Work instructions> Look through the data below for the line with "brown stain labels", and transcribe it exactly together with each line after it up to and including the line with "expression analysis of". Give nothing else.

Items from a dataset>
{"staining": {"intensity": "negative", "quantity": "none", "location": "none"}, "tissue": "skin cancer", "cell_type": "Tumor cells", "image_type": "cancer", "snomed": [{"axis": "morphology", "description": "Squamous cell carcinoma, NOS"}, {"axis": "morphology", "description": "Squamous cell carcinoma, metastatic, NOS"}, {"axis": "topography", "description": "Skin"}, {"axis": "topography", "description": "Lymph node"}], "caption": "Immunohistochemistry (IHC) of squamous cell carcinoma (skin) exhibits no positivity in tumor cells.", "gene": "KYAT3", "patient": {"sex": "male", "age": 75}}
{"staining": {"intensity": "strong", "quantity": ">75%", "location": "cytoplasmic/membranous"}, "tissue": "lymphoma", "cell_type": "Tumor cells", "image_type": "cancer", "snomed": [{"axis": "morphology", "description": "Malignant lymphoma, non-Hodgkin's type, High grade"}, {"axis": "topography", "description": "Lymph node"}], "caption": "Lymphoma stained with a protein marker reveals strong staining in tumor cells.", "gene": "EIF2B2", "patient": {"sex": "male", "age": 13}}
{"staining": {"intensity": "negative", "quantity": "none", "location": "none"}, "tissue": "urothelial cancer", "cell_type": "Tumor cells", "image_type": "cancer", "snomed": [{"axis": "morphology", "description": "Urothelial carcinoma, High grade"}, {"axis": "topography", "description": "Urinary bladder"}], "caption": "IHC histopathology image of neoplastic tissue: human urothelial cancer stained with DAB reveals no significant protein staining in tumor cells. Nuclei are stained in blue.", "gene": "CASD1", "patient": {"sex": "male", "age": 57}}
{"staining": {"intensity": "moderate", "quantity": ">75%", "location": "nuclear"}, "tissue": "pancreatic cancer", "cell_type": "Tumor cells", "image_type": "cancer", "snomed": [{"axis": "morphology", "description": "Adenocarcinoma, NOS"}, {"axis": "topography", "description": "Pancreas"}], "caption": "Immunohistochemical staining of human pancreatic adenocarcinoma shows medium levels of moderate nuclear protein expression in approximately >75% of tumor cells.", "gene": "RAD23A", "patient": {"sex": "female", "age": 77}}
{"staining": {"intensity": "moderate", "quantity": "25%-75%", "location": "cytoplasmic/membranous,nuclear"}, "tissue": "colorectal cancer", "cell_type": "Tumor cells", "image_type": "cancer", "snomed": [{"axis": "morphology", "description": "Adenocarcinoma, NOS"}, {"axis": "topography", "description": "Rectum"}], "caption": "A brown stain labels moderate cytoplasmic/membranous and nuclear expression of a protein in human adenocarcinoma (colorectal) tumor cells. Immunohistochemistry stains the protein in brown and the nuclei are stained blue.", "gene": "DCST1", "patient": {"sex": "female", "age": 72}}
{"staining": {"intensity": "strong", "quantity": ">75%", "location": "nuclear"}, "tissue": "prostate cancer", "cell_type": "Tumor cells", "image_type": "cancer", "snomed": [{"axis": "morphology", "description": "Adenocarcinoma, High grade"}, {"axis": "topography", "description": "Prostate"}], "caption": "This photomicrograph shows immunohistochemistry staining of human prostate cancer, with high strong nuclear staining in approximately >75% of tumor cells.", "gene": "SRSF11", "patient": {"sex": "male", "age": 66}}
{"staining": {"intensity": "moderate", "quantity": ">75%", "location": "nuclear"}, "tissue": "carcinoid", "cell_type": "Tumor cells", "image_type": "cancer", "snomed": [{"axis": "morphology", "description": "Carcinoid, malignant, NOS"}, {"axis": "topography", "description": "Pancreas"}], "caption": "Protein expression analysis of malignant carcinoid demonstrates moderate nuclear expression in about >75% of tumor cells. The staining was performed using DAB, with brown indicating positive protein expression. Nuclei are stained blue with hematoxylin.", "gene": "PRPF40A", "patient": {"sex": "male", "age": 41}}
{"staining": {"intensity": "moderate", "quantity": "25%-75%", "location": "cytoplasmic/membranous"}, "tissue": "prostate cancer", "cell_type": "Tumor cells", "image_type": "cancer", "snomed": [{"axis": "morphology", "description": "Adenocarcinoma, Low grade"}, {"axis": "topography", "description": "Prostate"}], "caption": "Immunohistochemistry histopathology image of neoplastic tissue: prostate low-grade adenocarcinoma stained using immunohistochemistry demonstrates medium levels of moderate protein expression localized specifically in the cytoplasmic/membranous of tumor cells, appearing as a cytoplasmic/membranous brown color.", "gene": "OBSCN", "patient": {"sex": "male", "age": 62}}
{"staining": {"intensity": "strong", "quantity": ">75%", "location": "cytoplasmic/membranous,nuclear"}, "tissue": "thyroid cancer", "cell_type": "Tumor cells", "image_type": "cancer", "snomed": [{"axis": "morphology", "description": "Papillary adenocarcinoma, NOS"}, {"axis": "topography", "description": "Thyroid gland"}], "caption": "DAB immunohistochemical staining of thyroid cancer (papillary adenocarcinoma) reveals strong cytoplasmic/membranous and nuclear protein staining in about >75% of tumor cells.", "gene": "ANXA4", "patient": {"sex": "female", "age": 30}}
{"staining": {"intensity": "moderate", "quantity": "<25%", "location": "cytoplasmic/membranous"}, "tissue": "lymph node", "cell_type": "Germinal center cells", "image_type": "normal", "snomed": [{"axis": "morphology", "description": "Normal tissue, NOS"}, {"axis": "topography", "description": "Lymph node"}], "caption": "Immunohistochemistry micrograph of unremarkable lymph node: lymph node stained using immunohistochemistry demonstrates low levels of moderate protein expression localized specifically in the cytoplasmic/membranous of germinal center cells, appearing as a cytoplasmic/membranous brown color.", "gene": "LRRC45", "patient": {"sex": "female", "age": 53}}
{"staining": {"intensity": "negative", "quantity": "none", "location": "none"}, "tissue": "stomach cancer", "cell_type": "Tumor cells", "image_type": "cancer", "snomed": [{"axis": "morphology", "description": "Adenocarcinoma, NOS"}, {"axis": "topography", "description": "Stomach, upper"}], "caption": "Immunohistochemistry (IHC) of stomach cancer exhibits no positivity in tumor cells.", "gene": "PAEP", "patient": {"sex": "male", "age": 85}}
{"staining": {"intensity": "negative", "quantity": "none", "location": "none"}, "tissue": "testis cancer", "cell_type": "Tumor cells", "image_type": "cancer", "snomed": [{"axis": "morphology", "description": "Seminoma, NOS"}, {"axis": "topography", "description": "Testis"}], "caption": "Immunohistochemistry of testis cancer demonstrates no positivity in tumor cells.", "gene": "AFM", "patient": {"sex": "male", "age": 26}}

Written solution>
{"staining": {"intensity": "moderate", "quantity": "25%-75%", "location": "cytoplasmic/membranous,nuclear"}, "tissue": "colorectal cancer", "cell_type": "Tumor cells", "image_type": "cancer", "snomed": [{"axis": "morphology", "description": "Adenocarcinoma, NOS"}, {"axis": "topography", "description": "Rectum"}], "caption": "A brown stain labels moderate cytoplasmic/membranous and nuclear expression of a protein in human adenocarcinoma (colorectal) tumor cells. Immunohistochemistry stains the protein in brown and the nuclei are stained blue.", "gene": "DCST1", "patient": {"sex": "female", "age": 72}}
{"staining": {"intensity": "strong", "quantity": ">75%", "location": "nuclear"}, "tissue": "prostate cancer", "cell_type": "Tumor cells", "image_type": "cancer", "snomed": [{"axis": "morphology", "description": "Adenocarcinoma, High grade"}, {"axis": "topography", "description": "Prostate"}], "caption": "This photomicrograph shows immunohistochemistry staining of human prostate cancer, with high strong nuclear staining in approximately >75% of tumor cells.", "gene": "SRSF11", "patient": {"sex": "male", "age": 66}}
{"staining": {"intensity": "moderate", "quantity": ">75%", "location": "nuclear"}, "tissue": "carcinoid", "cell_type": "Tumor cells", "image_type": "cancer", "snomed": [{"axis": "morphology", "description": "Carcinoid, malignant, NOS"}, {"axis": "topography", "description": "Pancreas"}], "caption": "Protein expression analysis of malignant carcinoid demonstrates moderate nuclear expression in about >75% of tumor cells. The staining was performed using DAB, with brown indicating positive protein expression. Nuclei are stained blue with hematoxylin.", "gene": "PRPF40A", "patient": {"sex": "male", "age": 41}}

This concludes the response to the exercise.